## What the task asks:
Look below for the line that has "14px; fill: #785e54;". Set down the lines from there through the line that has "301,1585 276,1611 273,1608", exactly as written.

## Data records:
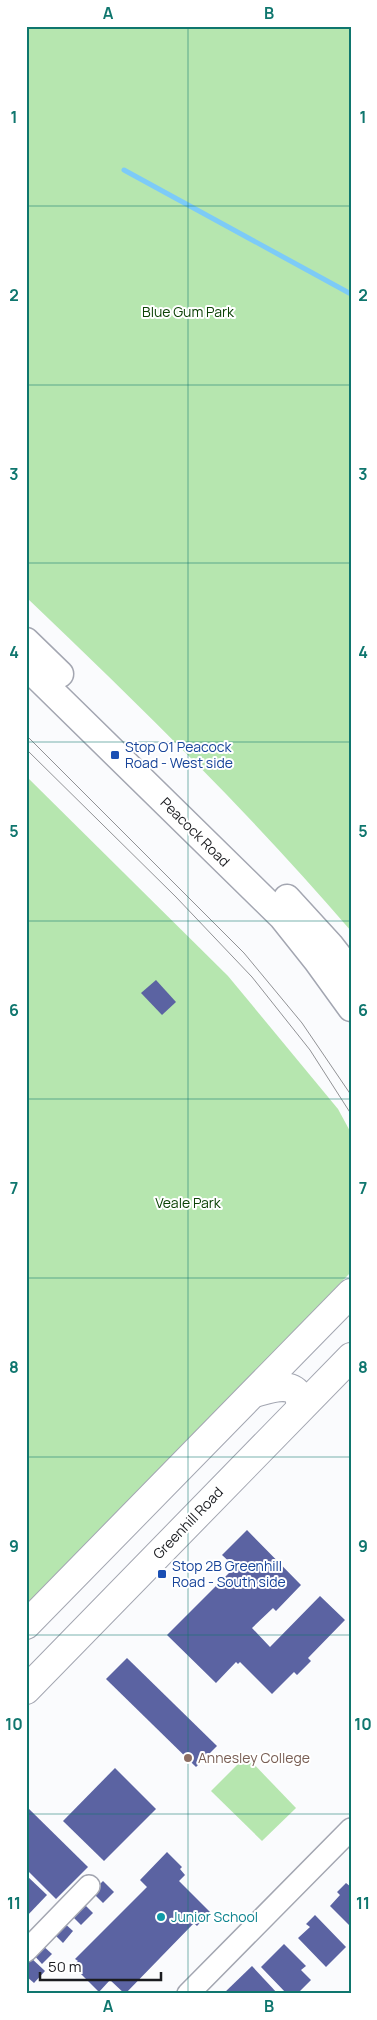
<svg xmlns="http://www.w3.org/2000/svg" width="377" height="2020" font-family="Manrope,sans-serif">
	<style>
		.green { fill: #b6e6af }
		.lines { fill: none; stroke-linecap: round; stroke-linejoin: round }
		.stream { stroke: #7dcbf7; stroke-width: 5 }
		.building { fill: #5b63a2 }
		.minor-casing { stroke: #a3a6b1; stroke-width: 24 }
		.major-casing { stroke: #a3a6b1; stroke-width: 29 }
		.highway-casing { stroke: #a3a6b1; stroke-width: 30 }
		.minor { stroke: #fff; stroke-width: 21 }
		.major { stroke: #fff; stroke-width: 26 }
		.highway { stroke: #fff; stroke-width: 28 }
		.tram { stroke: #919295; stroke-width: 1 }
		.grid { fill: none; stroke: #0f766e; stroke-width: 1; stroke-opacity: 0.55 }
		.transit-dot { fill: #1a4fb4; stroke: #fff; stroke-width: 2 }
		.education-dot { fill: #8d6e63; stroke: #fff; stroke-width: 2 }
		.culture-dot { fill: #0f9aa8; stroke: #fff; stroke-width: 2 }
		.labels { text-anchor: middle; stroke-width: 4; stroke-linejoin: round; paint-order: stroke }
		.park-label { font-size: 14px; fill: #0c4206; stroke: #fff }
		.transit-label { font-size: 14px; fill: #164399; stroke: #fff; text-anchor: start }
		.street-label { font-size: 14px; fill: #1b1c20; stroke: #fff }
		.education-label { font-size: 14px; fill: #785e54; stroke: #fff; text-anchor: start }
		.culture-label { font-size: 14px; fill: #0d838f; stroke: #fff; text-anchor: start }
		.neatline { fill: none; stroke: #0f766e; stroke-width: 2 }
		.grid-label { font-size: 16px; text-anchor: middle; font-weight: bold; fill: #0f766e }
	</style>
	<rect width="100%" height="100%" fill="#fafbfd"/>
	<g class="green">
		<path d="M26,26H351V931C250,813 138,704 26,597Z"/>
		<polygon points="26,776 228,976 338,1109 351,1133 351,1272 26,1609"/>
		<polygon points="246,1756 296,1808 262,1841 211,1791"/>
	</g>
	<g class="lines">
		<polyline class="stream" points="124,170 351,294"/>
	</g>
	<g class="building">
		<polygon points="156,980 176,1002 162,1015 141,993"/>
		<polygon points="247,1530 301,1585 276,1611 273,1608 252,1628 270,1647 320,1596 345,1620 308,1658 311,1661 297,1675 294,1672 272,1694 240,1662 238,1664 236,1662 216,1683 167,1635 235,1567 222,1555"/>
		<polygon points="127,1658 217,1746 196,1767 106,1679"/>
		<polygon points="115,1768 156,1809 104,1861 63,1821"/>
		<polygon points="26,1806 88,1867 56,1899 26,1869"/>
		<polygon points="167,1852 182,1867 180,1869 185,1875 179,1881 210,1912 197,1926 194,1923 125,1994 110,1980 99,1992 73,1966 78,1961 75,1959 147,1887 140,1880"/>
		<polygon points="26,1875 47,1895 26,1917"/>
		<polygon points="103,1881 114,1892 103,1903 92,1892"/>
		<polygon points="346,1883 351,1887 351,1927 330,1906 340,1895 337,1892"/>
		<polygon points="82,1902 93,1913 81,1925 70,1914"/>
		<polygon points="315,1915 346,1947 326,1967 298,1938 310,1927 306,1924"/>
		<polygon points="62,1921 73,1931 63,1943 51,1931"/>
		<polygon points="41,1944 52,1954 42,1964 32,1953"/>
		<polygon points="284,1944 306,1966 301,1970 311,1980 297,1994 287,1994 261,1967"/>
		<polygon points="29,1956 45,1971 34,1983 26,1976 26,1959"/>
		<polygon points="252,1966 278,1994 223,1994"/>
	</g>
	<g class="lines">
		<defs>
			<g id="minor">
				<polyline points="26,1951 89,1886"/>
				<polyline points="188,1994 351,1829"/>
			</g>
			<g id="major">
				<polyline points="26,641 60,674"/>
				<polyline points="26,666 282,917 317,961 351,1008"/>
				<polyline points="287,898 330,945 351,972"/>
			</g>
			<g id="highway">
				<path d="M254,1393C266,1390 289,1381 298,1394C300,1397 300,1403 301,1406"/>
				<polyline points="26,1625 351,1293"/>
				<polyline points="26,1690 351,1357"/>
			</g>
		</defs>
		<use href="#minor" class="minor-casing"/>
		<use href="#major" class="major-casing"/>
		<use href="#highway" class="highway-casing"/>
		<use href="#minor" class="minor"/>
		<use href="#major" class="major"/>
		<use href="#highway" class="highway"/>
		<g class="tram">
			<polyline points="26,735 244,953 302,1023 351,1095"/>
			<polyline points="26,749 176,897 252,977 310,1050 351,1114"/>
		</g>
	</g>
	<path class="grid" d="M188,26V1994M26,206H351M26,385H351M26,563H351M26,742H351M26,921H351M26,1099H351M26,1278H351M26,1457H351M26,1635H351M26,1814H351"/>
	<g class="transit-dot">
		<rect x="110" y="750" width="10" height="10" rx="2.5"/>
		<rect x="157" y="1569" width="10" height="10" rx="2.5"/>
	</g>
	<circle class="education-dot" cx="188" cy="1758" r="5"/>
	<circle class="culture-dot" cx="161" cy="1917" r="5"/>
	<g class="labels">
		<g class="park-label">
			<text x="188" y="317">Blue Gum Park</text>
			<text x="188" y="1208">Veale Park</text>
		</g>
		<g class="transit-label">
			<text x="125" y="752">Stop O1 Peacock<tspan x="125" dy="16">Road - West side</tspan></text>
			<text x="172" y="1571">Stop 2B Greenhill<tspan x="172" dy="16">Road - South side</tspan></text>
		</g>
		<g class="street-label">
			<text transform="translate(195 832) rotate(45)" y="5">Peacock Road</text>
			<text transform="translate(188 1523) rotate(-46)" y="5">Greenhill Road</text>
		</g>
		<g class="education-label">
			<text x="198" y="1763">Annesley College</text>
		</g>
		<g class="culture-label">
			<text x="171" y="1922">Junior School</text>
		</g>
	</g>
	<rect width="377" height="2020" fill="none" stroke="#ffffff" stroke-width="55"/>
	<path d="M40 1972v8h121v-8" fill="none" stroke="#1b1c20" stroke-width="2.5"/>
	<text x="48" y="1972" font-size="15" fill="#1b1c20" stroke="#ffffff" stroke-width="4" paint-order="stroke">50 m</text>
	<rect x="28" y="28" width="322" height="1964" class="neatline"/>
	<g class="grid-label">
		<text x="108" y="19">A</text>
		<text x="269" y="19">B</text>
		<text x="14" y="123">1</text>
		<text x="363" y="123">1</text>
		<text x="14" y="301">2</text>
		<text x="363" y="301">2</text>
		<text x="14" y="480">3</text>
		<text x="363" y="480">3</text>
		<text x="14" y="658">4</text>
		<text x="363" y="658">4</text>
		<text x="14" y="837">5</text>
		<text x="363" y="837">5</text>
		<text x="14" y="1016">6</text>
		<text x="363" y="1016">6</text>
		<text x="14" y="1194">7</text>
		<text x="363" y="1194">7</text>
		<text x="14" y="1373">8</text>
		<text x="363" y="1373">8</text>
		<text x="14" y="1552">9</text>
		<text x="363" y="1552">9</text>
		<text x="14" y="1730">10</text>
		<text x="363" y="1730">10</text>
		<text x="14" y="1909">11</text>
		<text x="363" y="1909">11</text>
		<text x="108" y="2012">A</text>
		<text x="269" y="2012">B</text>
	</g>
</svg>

## Problem solution:
		.education-label { font-size: 14px; fill: #785e54; stroke: #fff; text-anchor: start }
		.culture-label { font-size: 14px; fill: #0d838f; stroke: #fff; text-anchor: start }
		.neatline { fill: none; stroke: #0f766e; stroke-width: 2 }
		.grid-label { font-size: 16px; text-anchor: middle; font-weight: bold; fill: #0f766e }
	</style>
	<rect width="100%" height="100%" fill="#fafbfd"/>
	<g class="green">
		<path d="M26,26H351V931C250,813 138,704 26,597Z"/>
		<polygon points="26,776 228,976 338,1109 351,1133 351,1272 26,1609"/>
		<polygon points="246,1756 296,1808 262,1841 211,1791"/>
	</g>
	<g class="lines">
		<polyline class="stream" points="124,170 351,294"/>
	</g>
	<g class="building">
		<polygon points="156,980 176,1002 162,1015 141,993"/>
		<polygon points="247,1530 301,1585 276,1611 273,1608 252,1628 270,1647 320,1596 345,1620 308,1658 311,1661 297,1675 294,1672 272,1694 240,1662 238,1664 236,1662 216,1683 167,1635 235,1567 222,1555"/>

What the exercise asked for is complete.